KPK menemukan titik rawan korupsi dari sisi lemahnya akuntabilitas lelang, benturan kepentingan dan BUJT tidak melaksanakan kewajiban, potensi kerugian negara Rp4,5 triliun.
"Rp4,5 triliun itu pemerintah sudah beliin tanah pembasan lahan, janjinya kalau jalan tol jadi dibalikin itu uang, ternyata jalan tol selesai dibangun, Rp4,5 triliun belum dibalikan dan belum jelas rencana pegnembaliannya gimana, dipanggil dong semua (BUJT), kan Rp4,5 triliun gede duitnya," kata Pahala.
Adapun temuan KPK terkait potensi kerentanan korupsi itu pada proyek jalan tol masalah tata kelolanya.
Misal dari proses perencanaan, Peraturan pengelolaan jalan tol yang digunakan masih menggunakan aturan lama, akibatnya rencana pembangunan tidak mempertimbangkan perspektif baru seperti kompetensi alokasi dana pengadaan tanah.
Proses lelang, KPK menilai dokumen lelang tidak memuat informasi yang cukup atas kondisi teknis dari ruas tol.
Sehingga akibatnya pemenang lelang harus melakukan penyesuaian yang mengakibatkan tertundanya pembangunan.
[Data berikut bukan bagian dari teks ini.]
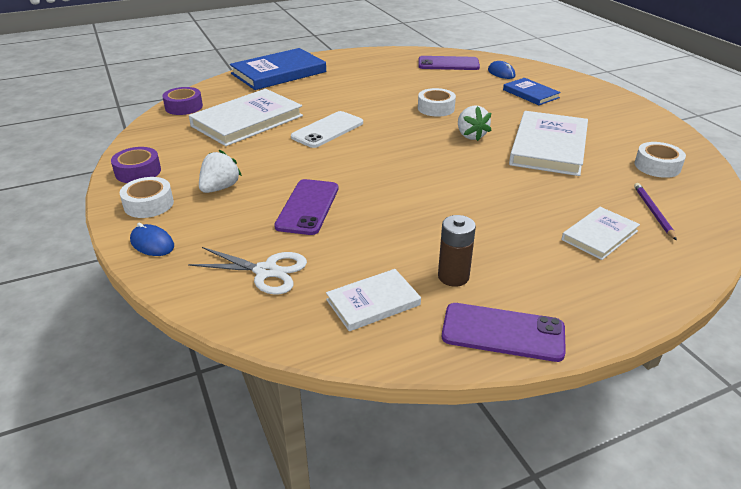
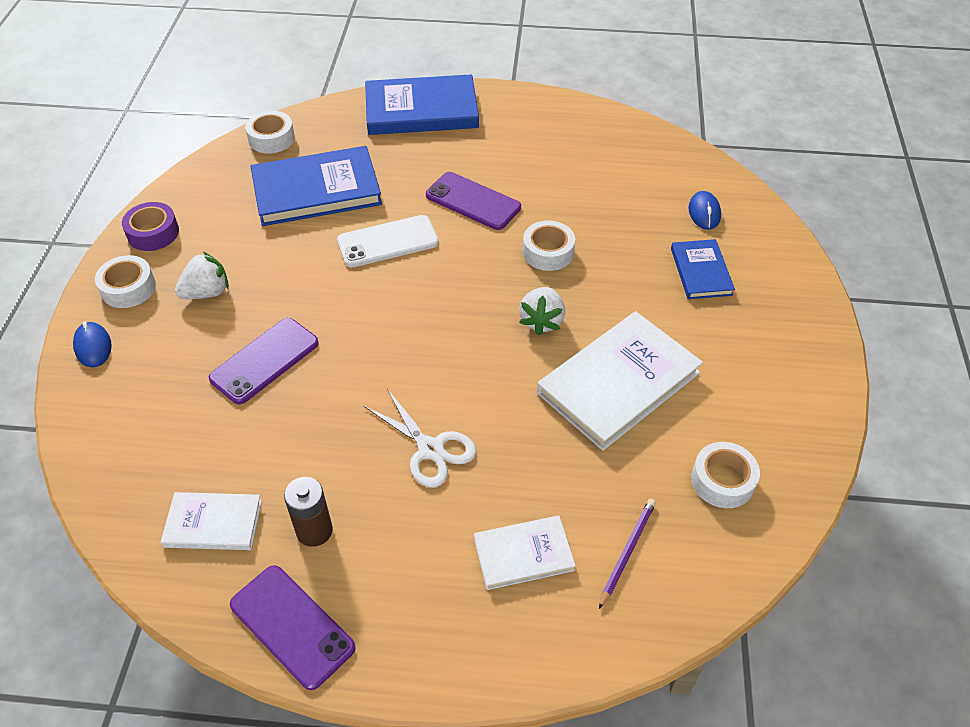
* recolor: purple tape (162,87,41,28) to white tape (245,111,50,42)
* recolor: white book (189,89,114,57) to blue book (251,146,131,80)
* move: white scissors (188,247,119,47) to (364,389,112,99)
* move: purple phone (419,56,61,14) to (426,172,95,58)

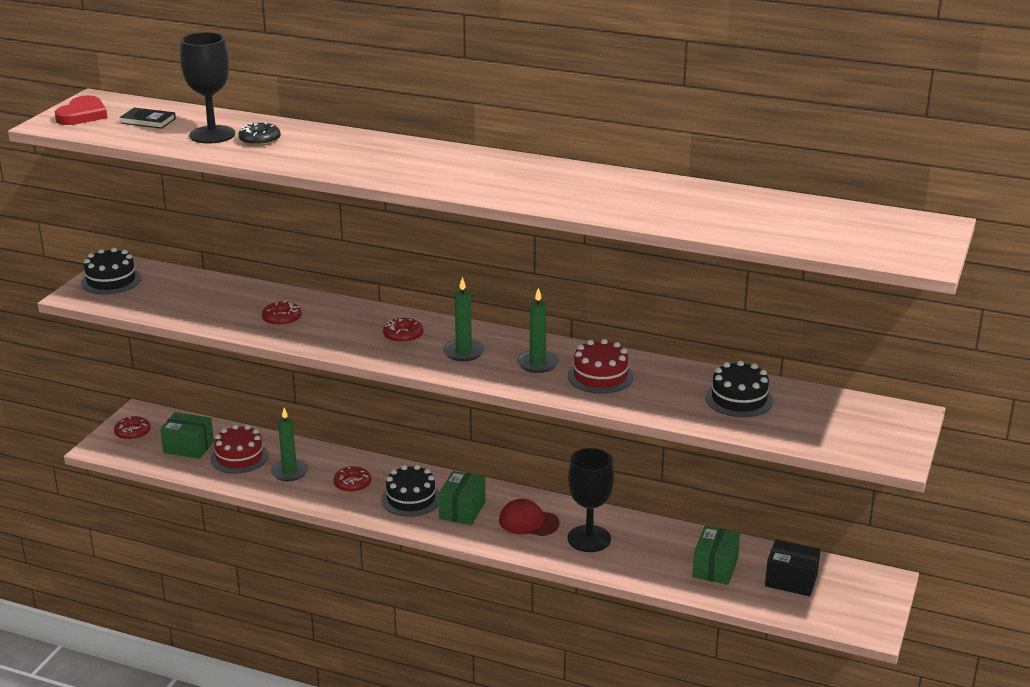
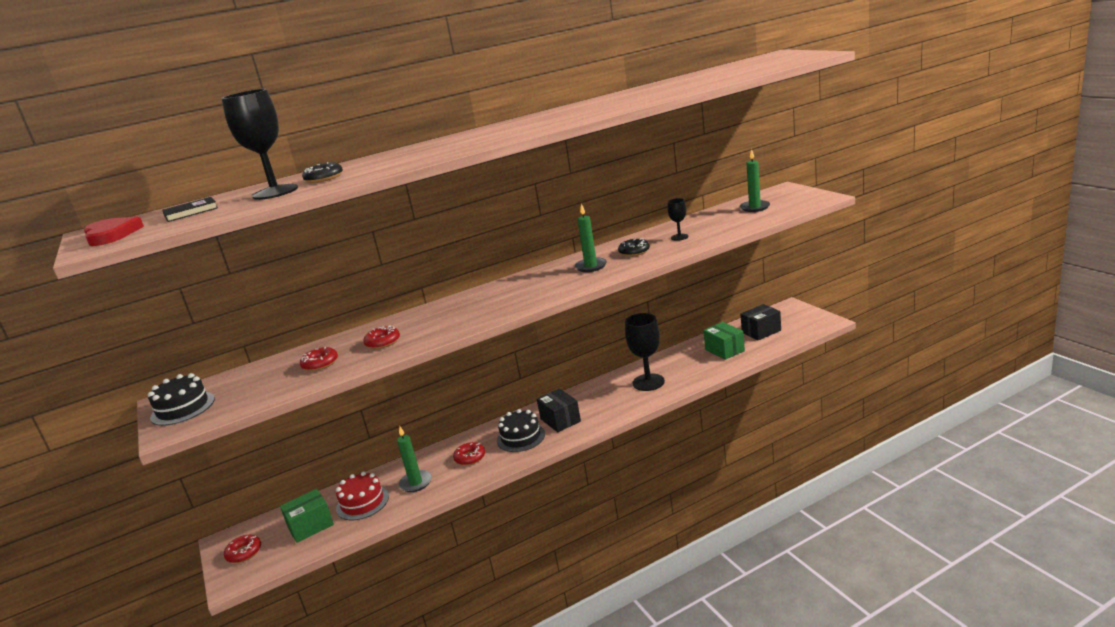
* move: red donut (383,318,40,25) to (300,347,38,24)
* recolor: green box (438,471,48,54) to black box (537,388,44,44)
* replace: red cake (568,339,66,55) to black donut (618,238,32,18)
* insert: black goblet (668,198,21,43)
* move: green candle (443,277,42,84) to (740,149,30,63)
* delete: red cap (499,499,61,37)
* delete: black cake (705,361,68,56)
KPK juga menilai belum adanya mitigasi permasalahan yang berulang terkait pemenuhan kewajiban Badan Usaha Jalan Tol (BUJT), akibatnya pelaksanaan kewajiban BUJT tidak terpantau secara maksimal.
Potensi benturan kepentingan, menurut KPK investor pembangunan di dominasi oleh 61,9% kontraktor pembangunan yakni BUMN Karya.
Hal itu karena terjadi benturan kepentingan dalam proses pengadaan jasa konstruksi.
Selanjutnya tidak aturan lanjutan tentang penyerahan pengelola jalan tol, akibatnya mekanisme pasca pelimpahan hak konsesi dari BUJT ke pemerintah menjadi rancu.
Lemahnya pengawasan mengakibatkan sejumlah BUTJ tidak membayarkan kewajibannya hingga berpotensi menimbulkan kerugian keuangan negara hingga Rp4,5 Triliun.
Adapun kini MNC Portal mencoba untuk melakukan konfirmasi kepada Kementerian PUPR terkait hak tersebut, namun hingga berita ini diturunkan belum ada tanggapan dari yang bersangkutan.